[Document segment]:
The Company conducted an impairment test of its work-in-process flight assets in accordance with SFAS No. 144 during fiscal year 2003. The Company recorded a non-cash impairment charge of $16.1 million to write down certain assets under development, primarily Enterprise and the SPACEHAB Universal Communications System, in the SFS segment, that are no longer being funded due to uncertainties in human space flight programs during the three months ended June 30, 2003. The Company utilized projected undiscounted cash flows to conclude the assets were impaired and calculated the fair value based on the net present value of projected cash flows.

 

(23) Closing of the Washington, D.C. Office

 

On October 1, 2003 the Company announced that it would be closing its corporate office in Washington, D.C. by December 31, 2003 and would consolidate those operations into its headquarters in Webster, Texas. We took these actions as part of our continuing efforts to further reduce operating expenses and improve profitability. We have entered into a sublease of the Washington, D.C. facility which is under lease through May 31, 2006, for the remainder of the lease term. The Company has recorded a charge in the amount of $0.3 million for severance and facilities costs as required under SFAS No. 146, “Accounting for Costs Associated with Exit or Disposal Activities,” as of December 31, 2003. All amounts were subsequently paid by June 30, 2004 and these were no significant adjustments to the original accrual.

 

55


(24) Related Party Transactions

 

The Company engaged in certain transactions with directors, executive officers, shareholders, and certain former officers during fiscal year 2004. Following is a description of these transactions:

 

Orbital Sciences Corporation

 

The Company provides satellite processing services and other space-related services to Orbital Science Corporation (“Orbital”), an entity providing commercial satellite launch and related aerospace services. Mr. James R. Thompson, a director of the Company, is President and Chief Operating Officer of Orbital. During the years ended June 30, 2004, 2003 and 2002 respectively, Orbital provided revenues to the Company of approximately $0.7 million, $0.1 million and $0.0 million, respectively.

 

EADS Space Transportation

 

The Company issued subordinated notes for a portion of the amount due to Alenia Spazio S.p.A. (“Alenia”), a subsidiary of EADS Space Transportation, a shareholder, under a previously completed construction contract for the Company’s flight modules. Dr. Graul is the Executive Vice President for EADS Space Transportation. Under the subordinated notes, Alenia had the right to elect to convert, in whole or part, the remaining principal amount into equity, on terms and conditions to be agreed with the Company.

 

On November 15, 2001, the Company entered into an agreement with Alenia to restructure the terms of its $11.9 million debt. The terms of the restructuring provided for a $3.0 million payment of principal and interest on December 31, 2001 and quarterly amortization of the remaining principal beginning March 2002 through December 2003. In addition, the interest rate was reduced to 8% effective January 1, 2002. The obligation was collateralized by one of the Company’s flight assets. The Company paid interest of approximately $0.1 million, $0.2 million, and $ 0.6 million during the years ended June 30, 2004, 2003 and 2002, respectively. The Company paid the shareholder subordinated notes in full and received a release of the lien as of December 31, 2003.

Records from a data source
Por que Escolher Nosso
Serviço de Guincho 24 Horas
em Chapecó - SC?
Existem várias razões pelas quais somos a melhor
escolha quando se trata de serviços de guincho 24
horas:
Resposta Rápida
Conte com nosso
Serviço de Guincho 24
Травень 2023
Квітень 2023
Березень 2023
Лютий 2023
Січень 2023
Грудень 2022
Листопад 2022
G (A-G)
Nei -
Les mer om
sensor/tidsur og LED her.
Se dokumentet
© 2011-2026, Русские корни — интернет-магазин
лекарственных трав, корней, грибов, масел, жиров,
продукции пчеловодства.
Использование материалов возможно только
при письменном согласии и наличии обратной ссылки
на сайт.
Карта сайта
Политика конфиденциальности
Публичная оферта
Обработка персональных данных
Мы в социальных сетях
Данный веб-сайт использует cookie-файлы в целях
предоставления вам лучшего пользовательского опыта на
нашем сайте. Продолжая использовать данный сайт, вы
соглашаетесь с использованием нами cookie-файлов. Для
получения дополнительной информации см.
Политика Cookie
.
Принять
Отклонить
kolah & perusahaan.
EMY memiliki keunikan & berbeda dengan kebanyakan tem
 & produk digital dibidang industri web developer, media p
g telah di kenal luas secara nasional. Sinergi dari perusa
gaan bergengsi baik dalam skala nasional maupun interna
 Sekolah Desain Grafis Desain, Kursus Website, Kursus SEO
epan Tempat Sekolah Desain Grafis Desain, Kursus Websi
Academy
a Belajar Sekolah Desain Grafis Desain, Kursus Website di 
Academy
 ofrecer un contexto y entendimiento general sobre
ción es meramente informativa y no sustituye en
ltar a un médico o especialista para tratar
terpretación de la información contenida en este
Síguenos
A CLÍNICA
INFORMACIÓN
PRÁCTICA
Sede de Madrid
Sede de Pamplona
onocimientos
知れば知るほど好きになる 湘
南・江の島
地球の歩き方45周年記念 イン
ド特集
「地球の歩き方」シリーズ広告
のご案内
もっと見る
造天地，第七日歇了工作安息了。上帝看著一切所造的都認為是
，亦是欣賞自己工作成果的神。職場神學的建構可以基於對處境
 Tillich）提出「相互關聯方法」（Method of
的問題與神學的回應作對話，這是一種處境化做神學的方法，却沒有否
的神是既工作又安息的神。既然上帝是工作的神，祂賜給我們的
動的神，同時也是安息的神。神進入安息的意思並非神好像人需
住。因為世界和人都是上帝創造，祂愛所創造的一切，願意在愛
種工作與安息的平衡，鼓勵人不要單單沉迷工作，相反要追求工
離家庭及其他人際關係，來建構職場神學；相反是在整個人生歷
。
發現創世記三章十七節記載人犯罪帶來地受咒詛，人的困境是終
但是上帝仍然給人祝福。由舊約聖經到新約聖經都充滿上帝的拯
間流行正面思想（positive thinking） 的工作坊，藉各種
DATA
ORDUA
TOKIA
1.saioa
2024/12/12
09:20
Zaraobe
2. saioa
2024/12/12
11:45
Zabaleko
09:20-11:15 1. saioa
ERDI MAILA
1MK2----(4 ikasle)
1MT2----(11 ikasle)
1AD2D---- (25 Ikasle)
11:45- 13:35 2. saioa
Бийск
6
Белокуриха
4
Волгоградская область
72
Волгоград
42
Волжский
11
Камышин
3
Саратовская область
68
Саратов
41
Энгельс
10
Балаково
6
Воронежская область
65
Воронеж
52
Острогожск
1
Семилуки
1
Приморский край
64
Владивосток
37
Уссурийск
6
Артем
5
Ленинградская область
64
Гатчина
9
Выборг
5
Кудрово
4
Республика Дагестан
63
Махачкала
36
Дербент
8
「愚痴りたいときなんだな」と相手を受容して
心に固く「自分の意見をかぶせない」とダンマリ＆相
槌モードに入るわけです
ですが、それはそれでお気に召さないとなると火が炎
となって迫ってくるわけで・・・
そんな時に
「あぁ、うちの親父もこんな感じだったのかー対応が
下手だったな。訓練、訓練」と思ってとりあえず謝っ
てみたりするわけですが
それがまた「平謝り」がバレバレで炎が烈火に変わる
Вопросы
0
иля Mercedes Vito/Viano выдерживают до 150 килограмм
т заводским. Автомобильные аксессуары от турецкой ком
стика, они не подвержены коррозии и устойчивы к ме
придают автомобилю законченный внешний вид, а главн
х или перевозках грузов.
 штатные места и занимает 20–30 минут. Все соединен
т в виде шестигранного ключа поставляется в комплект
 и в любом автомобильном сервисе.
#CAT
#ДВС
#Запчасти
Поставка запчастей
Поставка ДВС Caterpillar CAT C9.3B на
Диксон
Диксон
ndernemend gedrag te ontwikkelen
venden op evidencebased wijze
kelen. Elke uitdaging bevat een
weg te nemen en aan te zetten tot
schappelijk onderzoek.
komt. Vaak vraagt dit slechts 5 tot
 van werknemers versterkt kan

[Problem details]:
Reproduce the passage of the financial notes that begins with the words containing "The Company engaged" and ends with "and $0.0 million, respectively.".

[Completed exercise]:
The Company engaged in certain transactions with directors, executive officers, shareholders, and certain former officers during fiscal year 2004. Following is a description of these transactions:

 

Orbital Sciences Corporation

 

The Company provides satellite processing services and other space-related services to Orbital Science Corporation (“Orbital”), an entity providing commercial satellite launch and related aerospace services. Mr. James R. Thompson, a director of the Company, is President and Chief Operating Officer of Orbital. During the years ended June 30, 2004, 2003 and 2002 respectively, Orbital provided revenues to the Company of approximately $0.7 million, $0.1 million and $0.0 million, respectively.